During nuclear explosion, one of the products is 90Sr with half-life of 28.1 years. If 1μg of 90Sr was absorbed in the bones of a newly born baby instead of calcium, how much of it will remain after 10 years and 60 years if it is not lost metabolically.
k = \(\frac{0.693}{t_{\frac{a}{2}}}\) = \(\frac{0.693}{28.1}\)year-1
Here,
It is know that,
t = \(\frac{2.303}{k}\)log \(\frac{[R]_0}{[R]}\)
⇒ 10 = \(\frac{2.303}{\frac{0.693}{28.1}}\)log \(\frac{1}{[R]}\)
⇒ 10 = \(\frac{2.303}{\frac{0.693}{28.1}}\)(-log [R])

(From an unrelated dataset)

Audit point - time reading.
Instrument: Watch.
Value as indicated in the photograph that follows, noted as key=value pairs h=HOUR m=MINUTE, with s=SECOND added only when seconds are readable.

⇒ log [R] = -\(\frac{10 \times 0.693}{2.303 \times 28.1}\)
⇒ [R] = antilog (-0.1071)
= antilog \((\bar{1}.8929)\)
= 0.7814 μg
Therefore, 0.7814 μg of 90Sr will remain after 10 years.
Again,
t = \(\frac{2.303}{k}\)log \(\frac{[R]_0}{[R]}\)
⇒ 60 = \(\frac{2.303}{\frac{0.693}{28.1}}\)log \(\frac{1}{[R]}\)
⇒ log [R] = -\(\frac{60 \times 0.693}{2.303 \times 28.1}\)
⇒ [R] = antilog (-0.6425)
= antilog \((\bar{1}.3575)\)
= 0.2278 μg
Therefore, 0.2278 μg of 90Sr will remain after 60 years.